The Writings of Charles Dickens v4 p114 (engraving)Embodying the text also helps students consider movement and stasis, physical relationships between characters, and details in the text they might not otherwise notice. In the picture to the right, for example, Nancy and Sikes kidnap Oliver as he tries to return Mr. Brownlow’s books. Sikes is grabbing the books from Oliver’s hands, and the illustration emphasizes the crowd of people at the scene: performing it requires giving the women in that crowd a voice, highlighting the public nature of the scene that might get overshadowed by a focus on just Sikes, Nancy, and Oliver.

As the semester progressed we continued our discussion of which scenes are illustrated, and the fact that an illustrated scene is more likely to appear in later adaptations. After this exercise, students were more willing to go back and forth between the text and the image, and prepared for texts like Alice in Wonderland, which explicitly tells the reader, “look at the picture.”

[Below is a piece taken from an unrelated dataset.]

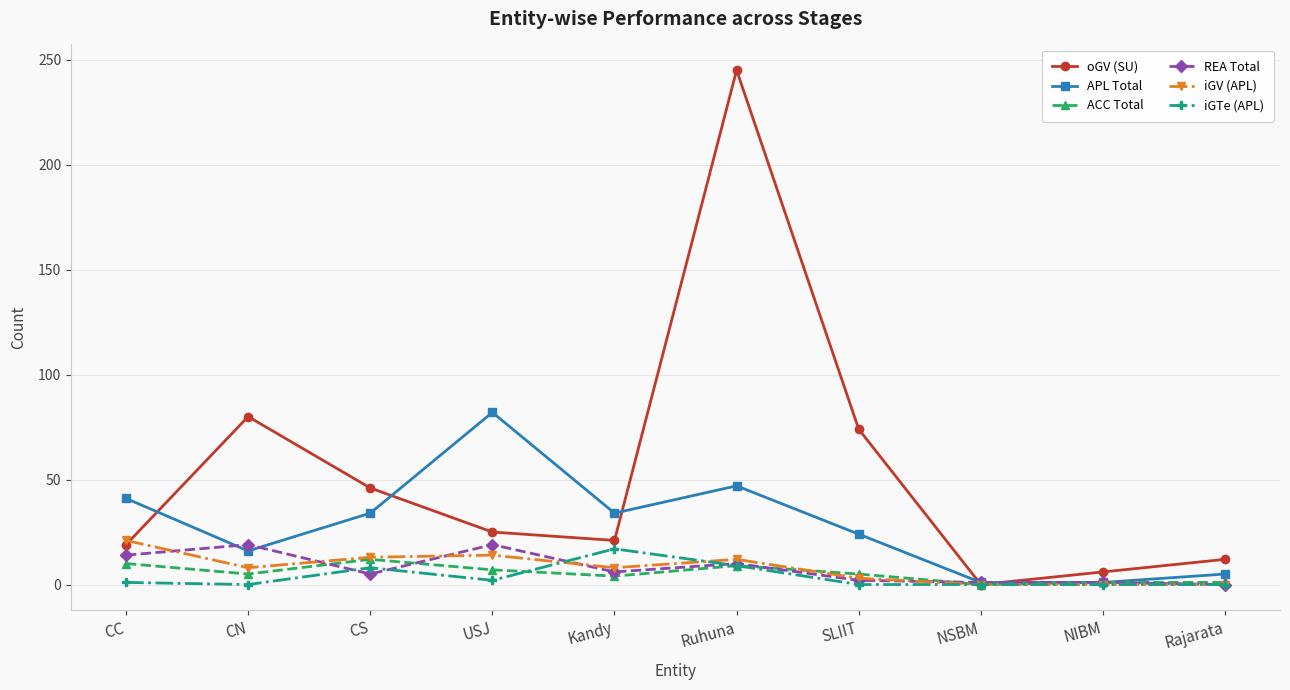

How many series are shown in this chart?

6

Have you had students perform scenes in this manner? How do you encourage them to go back and forth between text and illustration? Do you have other ways to re-create for students a historically distant reading practice? Tell me about it!

Works Cited

Forster, John. The Life of Charles Dickens. London: J.M. Dent and Sons, 1980. 2 volumes.

Glavin, John. After Dickens: Reading, Adaptation, and Performance. Cambridge: Cambridge University Press, 1999.

Lund, Michael and Leigha McReynolds. “The Class as Periodical: A Contemporary ‘Humanities Lab.'” Pedagogy 9.2 (2009): 289-313.

Meisel, Martin. Realizations: Narrative, Pictorial, and Theatrical Arts in Nineteenth-Century England. Princeton University Press, 1983.

Williams, Carolyn. “Melodrama.”  The Cambridge History of Victorian Literature. Kate Flint, ed. Cambridge: Cambridge University Press, 2012. 193-219.